Recebeu então a adesão da classe média, que se sentia ameaçada pelas políticas do PT de defesa das empregadas domésticas, das cotas na universidade, dos direitos das minorias, já que isto era visto pelas classes mais favorecidas como podendo levar a uma modificação no longo processo do apartheid brasileiro, que vem permanecendo desde os primórdios da colonização.

Repete-se uma vez mais o conflito entre uma proposta de integração da imensa maioria da população à riqueza produzida no país e desfrutada apenas por alguns poucos e outro projeto – que já viceja por séculos – de exclusão da população predominantemente pobre, negra, nordestina que não encontra outro modo de sobreviver senão por meio da prestação de serviços mal remunerados à classe dominante.

Neste momento altamente dramático do país e a poucas horas do início da votação, todos os conflitos desta sociedade muito injusta emergem de forma consciente ou inconsciente na conduta e nas preferências da população, assim como a representação que nós brasileiros criamos dessas contradições.

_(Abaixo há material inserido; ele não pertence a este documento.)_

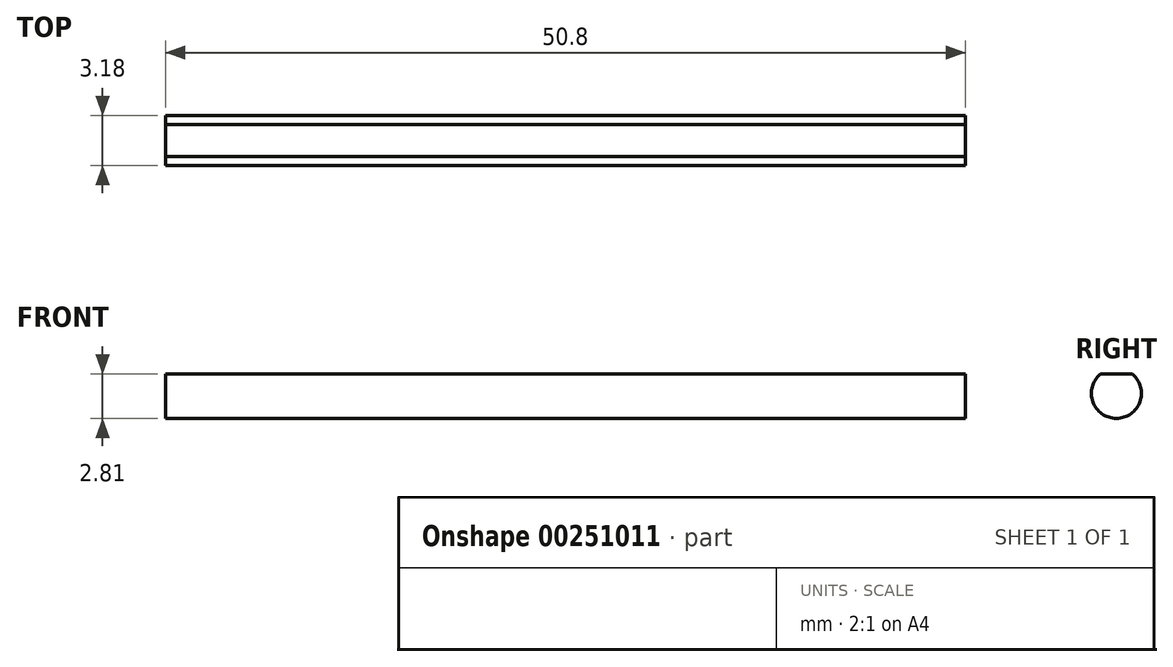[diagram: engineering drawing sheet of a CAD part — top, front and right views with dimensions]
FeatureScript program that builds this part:
annotation { "Feature Type Name" : "Feature", "Feature Type Description" : "" }
export const myFeature = defineFeature(function(context is Context, id is Id, definition is map)
    precondition{}
    {
        {
            var Q0;
            Q0=qCreatedBy(makeId("Right.planeOp"),FACE);
            var sketch = newSketch(context, id + "F0", { "sketchPlane" : qUnion([Q0])});
            skArc(sketch, "E0", {"start": v(-1.02, 1.22) * mm, "mid": v(0, -1.59) * mm, "end": v(1.02, 1.22) * mm});
            skLineSegment(sketch, "E1", {"start": v(-1.02, 1.22) * mm, "end": v(1.02, 1.22) * mm});
            skSolve(sketch);
        }
        {
            var Q0;
            Q0=makeQuery(id+"F0.imprint","IMPRINT",FACE,{"disambiguationData":[TD([[makeQuery(id+"F0.imprint","IMPRINT",EDGE,{"derivedFrom":sQuery(id+"F0.wireOp",EDGE,"E0")}),1.0]])]});
            extrude(context, id + "F1", {"entities" : qUnion([Q0]), "depth" : 50.8 * mm});
        }
    });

O filme Terra em Transe (1967), do cineasta Glauber Rocha, uma parábola sobre o país imaginário de Eldorado situado no Oceano Atlântico, como enuncia a narrativa, representa um conflito entre dois projetos políticos aparentemente contraditórios para a nação. O poeta/jornalista/ativista político Paulo Martins (Jardel Filho) transita entre o ambicioso e sagaz Porfirio Diaz (Paulo Autran) e o inseguro Felipe Vieira (José Lewgoy) − que parece ter bons propósitos mas faz muitas concessões aos poderosos – e termina por se desencantar com ambas as propostas.

Enquanto Diaz, que despreza a população mais pobre, prega a purificação do “sangue dos vermes” para que assim possamos “lavar a nossa alma”, Paulo Martins reflete que “este povo alquebrado, sem vigor, este povo precisa da morte mais do que se pode supor”. E conclui, de forma sombria:

─ A morte como fé, não como temor.

Quando Sara (Glauce Rocha) o repreende por ter jogado Vieira no abismo, Paulo responde:

─ O abismo está aí. A culpa não é do povo. Sai correndo primeiro para quem lhe acena com uma espada ou uma cruz. Executemos, pois, nosso dever histórico.

Por sua vez, Porfirio Diaz anuncia :

─ Meu destino é Deus. A Minha bandeira é o trabalho. A pátria é intocável. A família é sagrada. Uma força moverá a história.

Ao final, enquanto Vieira é deposto e Paulo Martins morre fuzilado pelos órgãos da repressão, Diaz − um corrupto testa de ferro das multinacionais que vão tomar o país em associação com o empresário Júlio Fuentes (Paulo Gracindo), que anteriormente dizia ser de “esquerda” − se faz coroar cercado por áulicos e proclama:

─ Aprenderão, aprenderão! Dominarei estas terras. Botarei estas histéricas tradições em ordem. Pela força, pelo amor da força. Pela harmonia universal dos infernos. E chegaremos a uma civilização... 

Já dizia Pound que os poetas são a antena da raça. Teria o cineasta e poeta baiano antecipado um cenário que hoje atormenta esta nação?